**Task instructions**
**A)** Please reproduce the portion of the text on tumor resection between "Siewert type I tumors" and "(approval number: B200093).", inclusive.
**B)** In the text on tumor resection, which morbidities were defined as severe?
**C)** Resume the text on tumor resection from its last sentence.

Siewert type I tumors were resected by transthoracic esophagectomy with two-field lymph node dissection and gastric conduit reconstruction. Siewert type II/III tumors were resected by a transhiatal abdominothoracic lower esophagectomy and total or proximal gastrectomy with intrathoracic reconstruction. Postoperative morbidities higher than grade II on the Clavien-Dindo classification were defined as morbidities (22). Morbidities higher than grade IIIa were defined as severe. Adjuvant chemotherapy was adopted for pathological stage II/III disease in both groups. All procedures followed were in accordance with the ethical standards of the responsible committee on human experimentation (institutional and national) and with the Declaration of Helsinki. This study was approved by the Institutional Review Board of the Graduate School of Medicine, Kobe University (approval number: B200093).

**Extracted records**
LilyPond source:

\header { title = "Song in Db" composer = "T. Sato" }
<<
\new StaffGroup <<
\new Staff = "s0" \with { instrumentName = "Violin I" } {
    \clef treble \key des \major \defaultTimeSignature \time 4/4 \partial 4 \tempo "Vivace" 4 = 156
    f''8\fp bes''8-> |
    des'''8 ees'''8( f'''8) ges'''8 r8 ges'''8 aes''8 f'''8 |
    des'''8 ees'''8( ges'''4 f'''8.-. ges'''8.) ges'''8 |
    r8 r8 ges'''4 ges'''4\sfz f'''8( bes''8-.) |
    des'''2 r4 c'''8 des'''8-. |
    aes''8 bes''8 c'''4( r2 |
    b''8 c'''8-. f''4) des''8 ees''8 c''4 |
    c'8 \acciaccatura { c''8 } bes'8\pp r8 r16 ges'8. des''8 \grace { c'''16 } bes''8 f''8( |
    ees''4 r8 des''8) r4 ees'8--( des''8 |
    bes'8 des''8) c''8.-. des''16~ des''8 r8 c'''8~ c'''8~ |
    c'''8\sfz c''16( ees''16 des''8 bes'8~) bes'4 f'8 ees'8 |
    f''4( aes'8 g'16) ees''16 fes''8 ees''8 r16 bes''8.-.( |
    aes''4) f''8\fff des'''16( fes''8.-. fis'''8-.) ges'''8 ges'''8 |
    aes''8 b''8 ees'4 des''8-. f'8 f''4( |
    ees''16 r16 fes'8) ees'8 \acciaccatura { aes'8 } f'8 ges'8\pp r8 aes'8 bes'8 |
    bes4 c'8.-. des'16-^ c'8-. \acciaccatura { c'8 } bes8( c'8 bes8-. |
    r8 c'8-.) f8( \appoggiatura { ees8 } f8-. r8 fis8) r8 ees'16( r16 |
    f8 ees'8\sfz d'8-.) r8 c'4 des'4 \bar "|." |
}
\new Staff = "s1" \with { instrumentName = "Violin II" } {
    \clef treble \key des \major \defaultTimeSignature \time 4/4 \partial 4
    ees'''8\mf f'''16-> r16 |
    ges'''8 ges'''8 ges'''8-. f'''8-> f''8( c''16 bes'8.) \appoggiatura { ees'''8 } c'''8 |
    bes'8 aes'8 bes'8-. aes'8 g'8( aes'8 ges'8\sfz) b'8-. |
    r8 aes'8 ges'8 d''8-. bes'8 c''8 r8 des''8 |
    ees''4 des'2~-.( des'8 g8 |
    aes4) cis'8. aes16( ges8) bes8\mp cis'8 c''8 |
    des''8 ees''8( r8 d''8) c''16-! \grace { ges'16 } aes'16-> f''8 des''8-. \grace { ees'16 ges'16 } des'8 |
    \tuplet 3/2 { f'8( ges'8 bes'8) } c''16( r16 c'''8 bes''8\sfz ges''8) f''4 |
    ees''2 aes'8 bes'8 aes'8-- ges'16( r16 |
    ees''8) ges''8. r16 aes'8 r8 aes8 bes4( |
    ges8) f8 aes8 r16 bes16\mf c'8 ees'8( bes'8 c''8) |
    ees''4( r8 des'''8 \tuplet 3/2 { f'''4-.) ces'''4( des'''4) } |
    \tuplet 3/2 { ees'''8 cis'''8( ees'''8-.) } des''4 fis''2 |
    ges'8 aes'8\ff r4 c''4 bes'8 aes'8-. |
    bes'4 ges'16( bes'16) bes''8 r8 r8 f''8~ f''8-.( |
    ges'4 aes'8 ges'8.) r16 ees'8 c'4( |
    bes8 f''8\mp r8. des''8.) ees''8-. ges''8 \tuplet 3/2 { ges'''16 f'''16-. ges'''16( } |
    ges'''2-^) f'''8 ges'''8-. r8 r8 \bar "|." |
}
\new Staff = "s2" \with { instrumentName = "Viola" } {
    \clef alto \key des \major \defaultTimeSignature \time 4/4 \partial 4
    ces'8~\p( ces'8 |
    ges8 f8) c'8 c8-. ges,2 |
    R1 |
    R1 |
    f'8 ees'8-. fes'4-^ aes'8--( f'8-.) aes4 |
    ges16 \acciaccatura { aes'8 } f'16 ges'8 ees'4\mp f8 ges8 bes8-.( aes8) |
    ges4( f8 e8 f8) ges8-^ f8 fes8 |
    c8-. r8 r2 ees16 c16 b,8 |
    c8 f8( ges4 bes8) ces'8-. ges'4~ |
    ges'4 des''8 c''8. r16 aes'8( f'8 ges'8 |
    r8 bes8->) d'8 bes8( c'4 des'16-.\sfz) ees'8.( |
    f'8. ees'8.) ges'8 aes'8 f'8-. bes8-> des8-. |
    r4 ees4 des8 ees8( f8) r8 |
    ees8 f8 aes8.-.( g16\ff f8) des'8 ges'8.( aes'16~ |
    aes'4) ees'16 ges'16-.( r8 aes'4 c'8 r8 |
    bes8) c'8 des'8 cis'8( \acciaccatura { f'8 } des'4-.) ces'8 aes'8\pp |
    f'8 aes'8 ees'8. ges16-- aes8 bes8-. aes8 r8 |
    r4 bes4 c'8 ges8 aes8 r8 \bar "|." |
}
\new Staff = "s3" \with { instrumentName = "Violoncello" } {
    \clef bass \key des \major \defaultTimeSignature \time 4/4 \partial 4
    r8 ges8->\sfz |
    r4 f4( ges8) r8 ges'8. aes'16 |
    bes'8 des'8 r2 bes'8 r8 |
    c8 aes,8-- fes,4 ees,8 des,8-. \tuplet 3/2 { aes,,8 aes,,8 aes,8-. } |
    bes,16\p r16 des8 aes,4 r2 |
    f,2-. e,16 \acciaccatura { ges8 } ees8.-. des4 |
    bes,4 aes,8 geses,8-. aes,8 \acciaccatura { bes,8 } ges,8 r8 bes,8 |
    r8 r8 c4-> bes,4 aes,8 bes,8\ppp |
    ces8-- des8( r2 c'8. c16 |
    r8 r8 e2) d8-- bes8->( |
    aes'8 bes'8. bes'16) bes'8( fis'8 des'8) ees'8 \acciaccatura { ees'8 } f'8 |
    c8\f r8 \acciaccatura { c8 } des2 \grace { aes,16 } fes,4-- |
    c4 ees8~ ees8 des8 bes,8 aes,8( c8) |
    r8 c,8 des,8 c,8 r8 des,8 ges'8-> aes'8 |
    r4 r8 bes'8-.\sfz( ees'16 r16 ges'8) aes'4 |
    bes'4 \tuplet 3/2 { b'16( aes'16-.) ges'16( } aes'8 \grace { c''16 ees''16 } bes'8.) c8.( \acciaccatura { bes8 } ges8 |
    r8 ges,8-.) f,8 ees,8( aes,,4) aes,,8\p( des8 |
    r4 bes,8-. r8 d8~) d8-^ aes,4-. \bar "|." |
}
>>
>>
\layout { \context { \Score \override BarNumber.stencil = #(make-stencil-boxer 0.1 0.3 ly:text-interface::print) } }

**Solved tasks**
**A)**
Siewert type I tumors were resected by transthoracic esophagectomy with two-field lymph node dissection and gastric conduit reconstruction. Siewert type II/III tumors were resected by a transhiatal abdominothoracic lower esophagectomy and total or proximal gastrectomy with intrathoracic reconstruction. Postoperative morbidities higher than grade II on the Clavien-Dindo classification were defined as morbidities (22). Morbidities higher than grade IIIa were defined as severe. Adjuvant chemotherapy was adopted for pathological stage II/III disease in both groups. All procedures followed were in accordance with the ethical standards of the responsible committee on human experimentation (institutional and national) and with the Declaration of Helsinki. This study was approved by the Institutional Review Board of the Graduate School of Medicine, Kobe University (approval number: B200093).

**B)** Morbidities higher than grade IIIa.

**C)**
Statistical analyses. Statistical comparisons between the two groups were performed with the Mann-Whitney U-test for continuous variables and with the Chi-square test and Fisher’s exact test for categorical variables, as appropriate. Overall survival (OS) was defined as the period from the date of surgery to death from any cause or the last follow-up date. Relapse-free survival (RFS) was defined as the period from the date of surgery to recurrence or death. The cumulative survival rate was estimated using the Kaplan-Meier method, and were compared using the log-rank test. p-Values <0.05 were considered statistically significant. All statistical analyses were performed using JMP statistical software, ver. 14 (SAS, Cary, NC, USA).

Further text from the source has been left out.